Massachusetts v. EPA
States, environmental groups, and other commenters have countered that the EPCA is silent on GHG emissions, and therefore, the agencies have built a false relationship between that statute and the CAA. Three attorneys writing in February 2019 for the American Constitution Society expand on that argument:
“The U.S. Supreme Court has already held that fuel economy standards and greenhouse gas emission regulations are distinct, and explicit EPCA preemption challenges to California’s tailpipe standards have been raised—and rejected—twice already.

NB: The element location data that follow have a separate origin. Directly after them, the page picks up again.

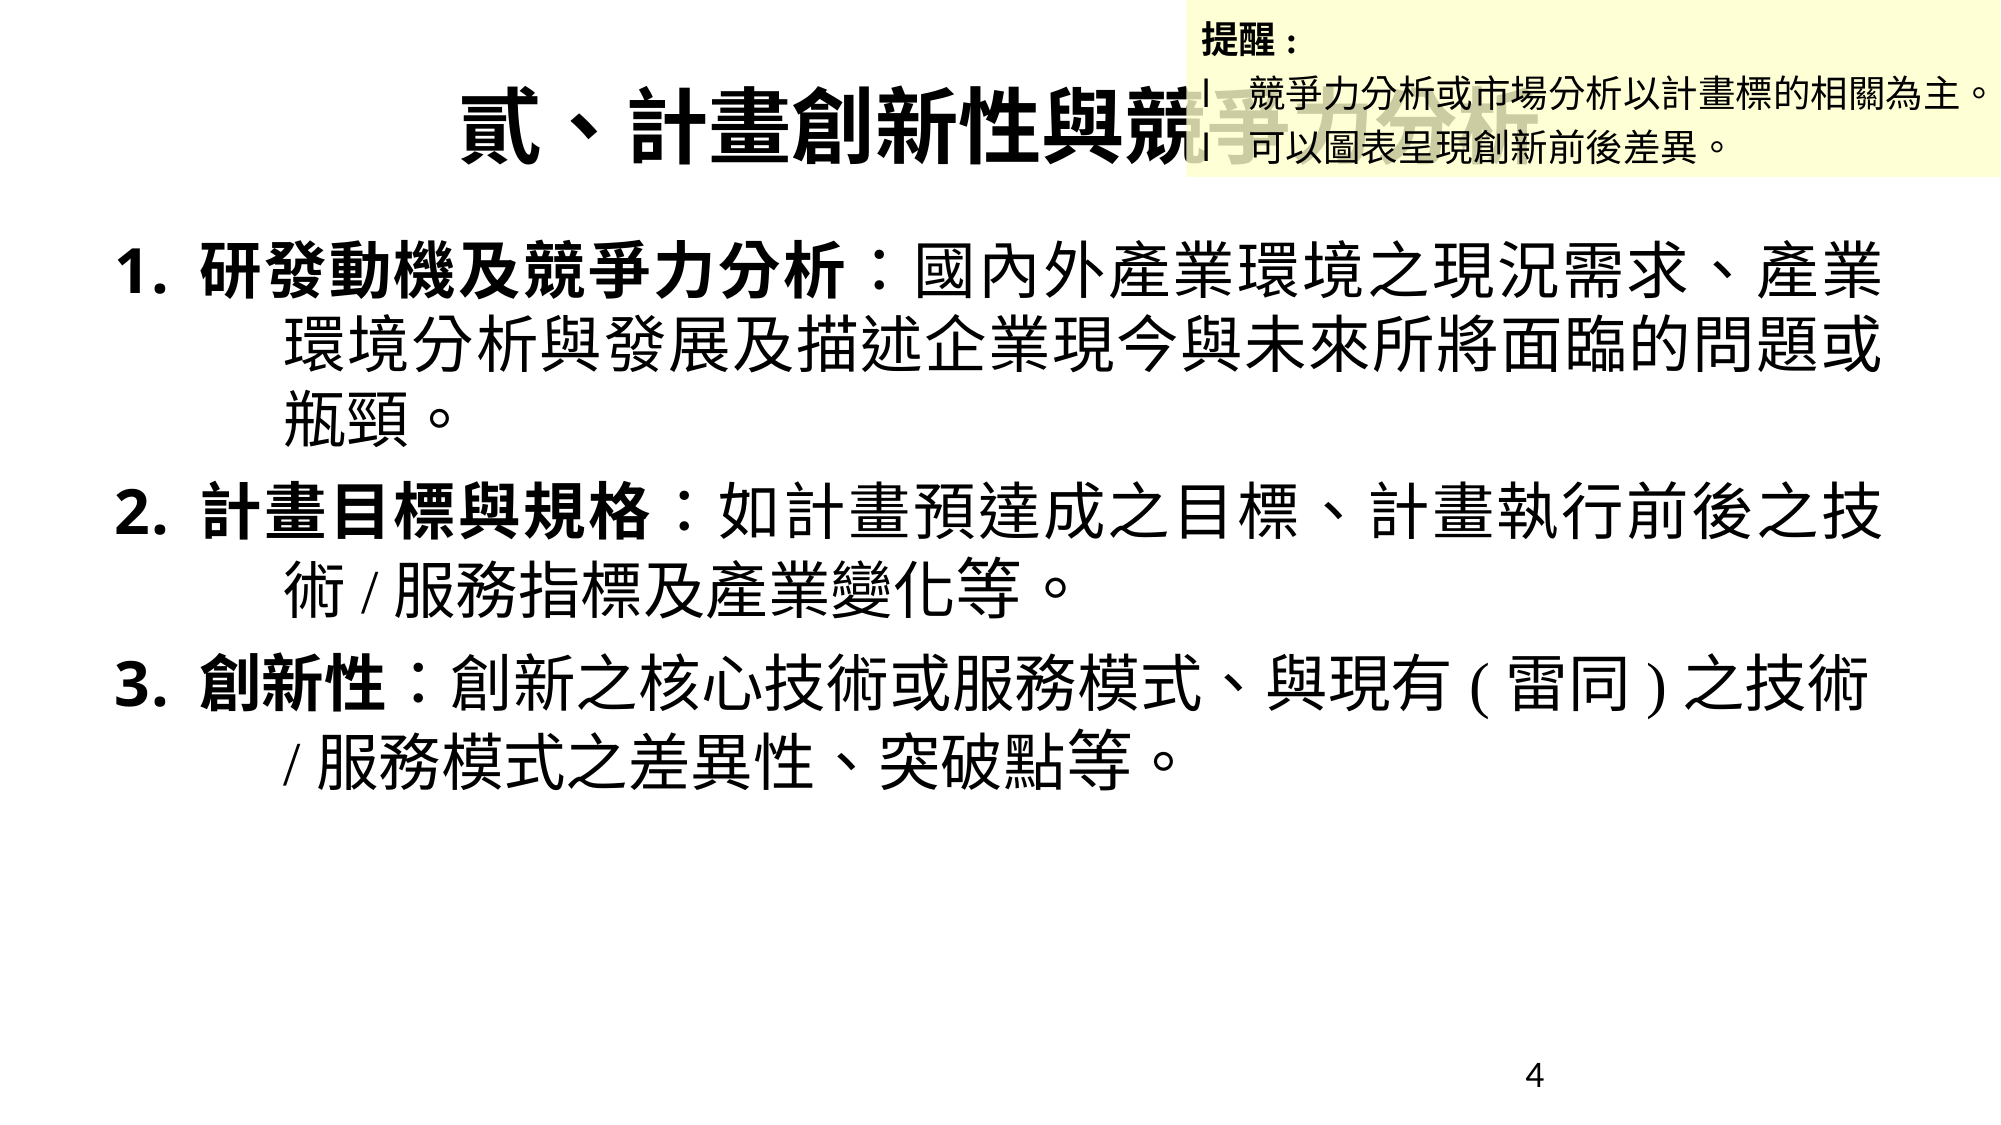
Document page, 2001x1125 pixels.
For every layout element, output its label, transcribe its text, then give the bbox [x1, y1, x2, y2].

list 研發動機及競爭力分析：國內外產業環境之現況需求、產業環境分析與發展及描述企業現今與未來所將面臨的問題或瓶頸。 計畫目標與規格：如計畫預達成之目標、計畫執行前後之技術/服務指標及產業變化等。 創新性：創新之核心技術或服務模式、與現有(雷同)之技術/服務模式之差異性、突破點等。 [99, 381, 1900, 973]
text_box 4 [1510, 1042, 1977, 1103]
text_box 提醒: 競爭力分析或市場分析以計畫標的相關為主。 可以圖表呈現創新前後差異。 [1186, 0, 2000, 177]
title 貳、計畫創新性與競爭力分析 [99, 153, 1900, 312]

“EPCA expressly preempts states from setting their own fuel economy standards. But in Massachusetts v. EPA, the U.S. Supreme Court rejected EPA’s argument that its Clean Air Act authority to regulate greenhouse gases was displaced by EPCA’s grant of authority to set fuel economy standards, finding that such statutory obligations were ‘wholly independent’:
“‘[T]hat DOT sets mileage standards in no way licenses EPA to shirk its environmental responsibilities. EPA has been charged with protecting the public health and welfare ... a statutory obligation wholly independent of DOT’s mandate to promote energy efficiency. The two obligations may overlap, but there is no reason to think the two agencies cannot both administer their obligations and yet avoid inconsistency.’

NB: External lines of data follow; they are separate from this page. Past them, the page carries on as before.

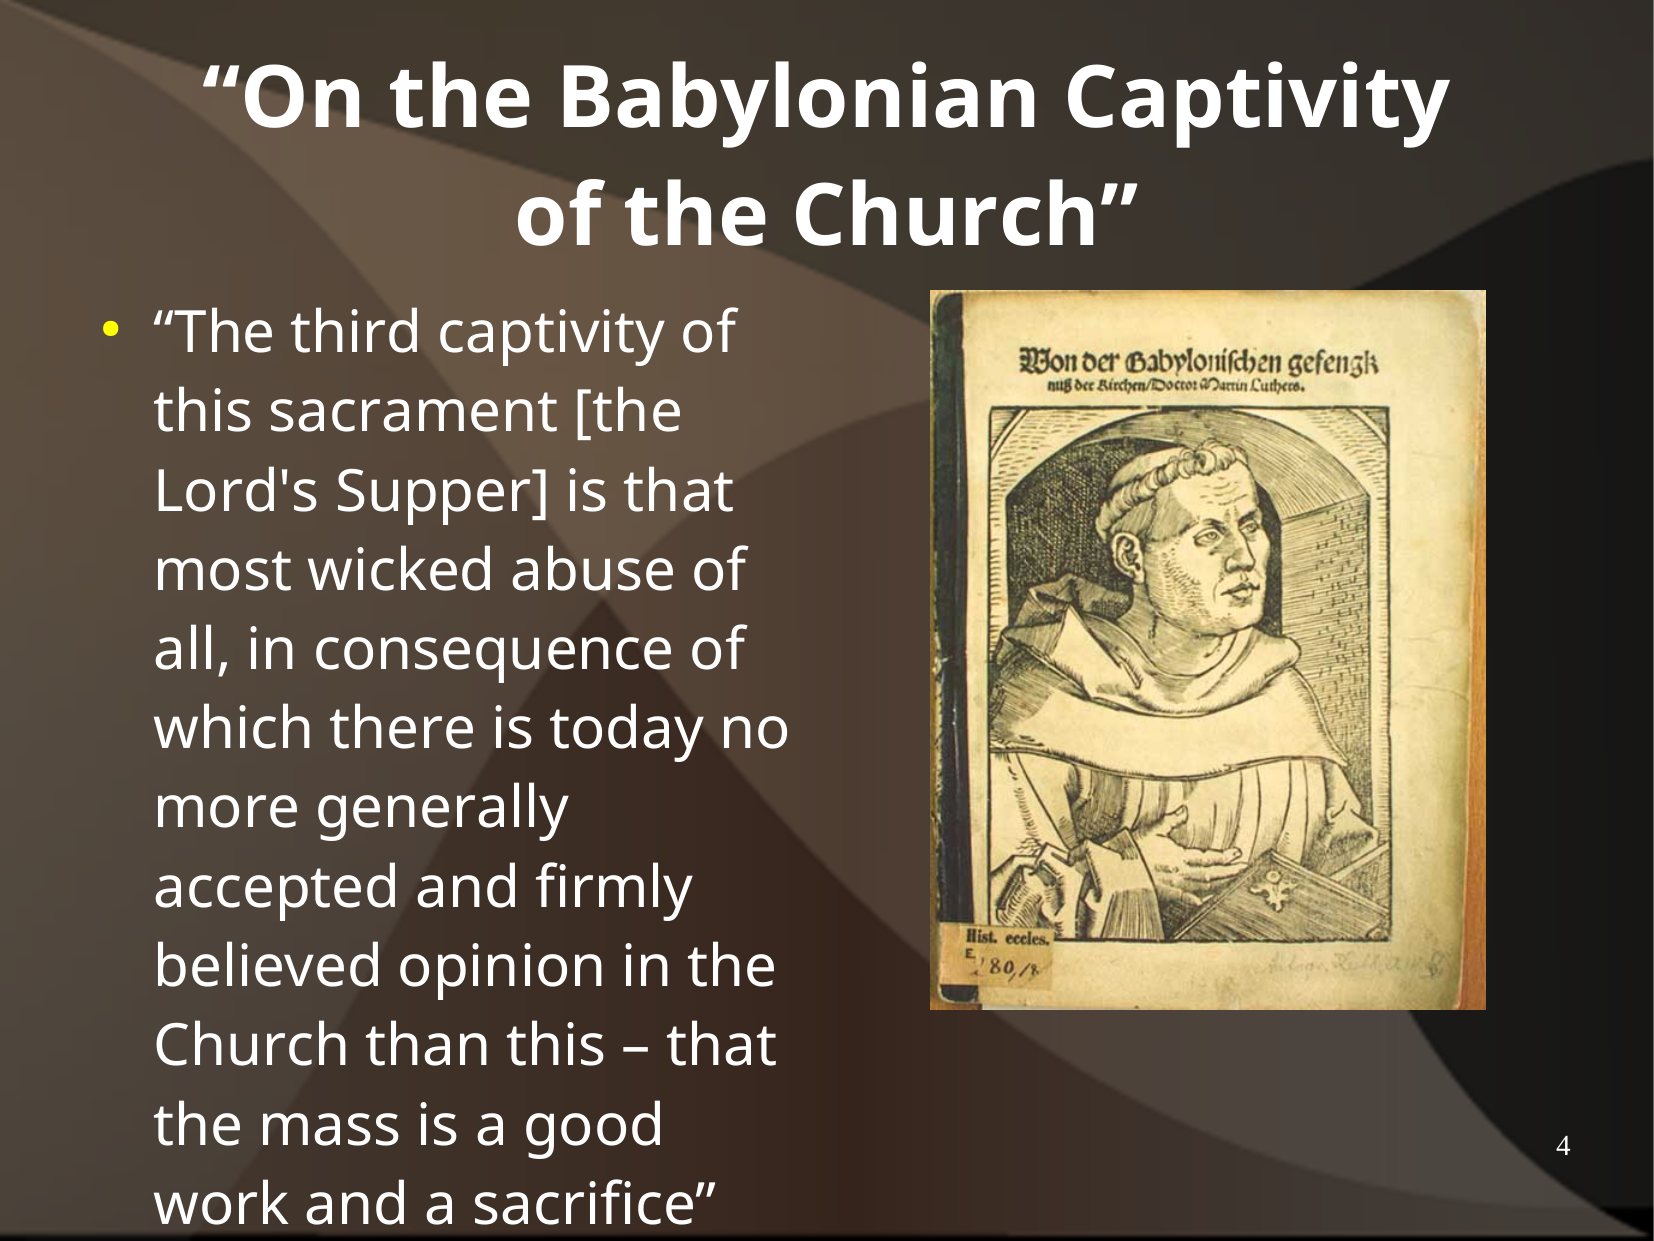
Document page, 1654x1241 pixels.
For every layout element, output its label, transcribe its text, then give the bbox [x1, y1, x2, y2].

list “The third captivity of this sacrament [the Lord's Supper] is that most wicked abuse of all, in consequence of which there is today no more generally accepted and firmly believed opinion in the Church than this – that the mass is a good work and a sacrifice” (2.37). [82, 290, 809, 1010]
title “On the Babylonian Captivity of the Church” [82, 49, 1571, 257]
picture [0, 0, 1654, 1241]
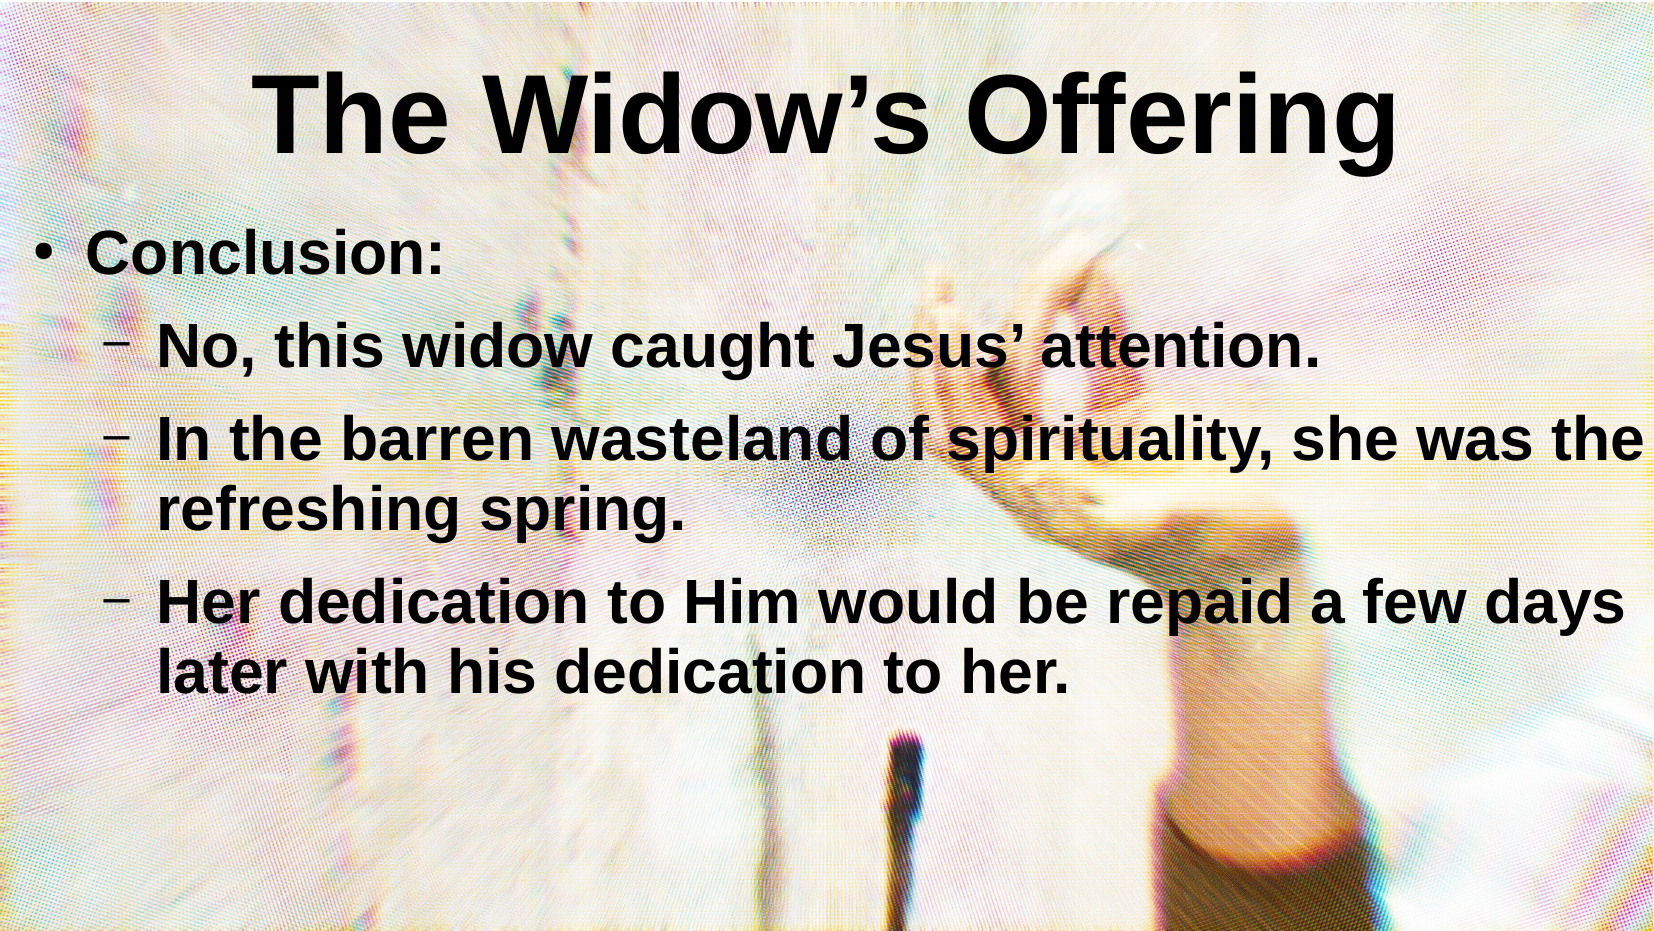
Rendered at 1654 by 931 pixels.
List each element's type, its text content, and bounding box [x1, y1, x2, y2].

“And EPCA preemption challenges to California’s greenhouse standards have been rejected by every federal court that has heard them.”
Also, in comments on the EPA/NHTSA’s 2018 proposal, the Environmental Defense Fund (EDF) notes that the courts afford federal agencies considerable deference when interpreting an unclear law.
“But in the case of preempting state authority to protect the health and welfare of its residents, agencies do not get that deference,” said the EDF. “Add to that Congress’s explicit protection of California’s authority, and the lawyers at EPA are holding a losing hand.”
The EDF and other environmental groups will likely team up with the states in contesting the EPA/NHTSA’s action. The day after the agencies issued the rule, California, the attorneys general of 23 other states, and the cities of Los Angeles and New York filed a complaint with the U.S. Court of Appeals for the D.C. Circuit asking the court to declare the NHTSA’s preemption regulation unlawful.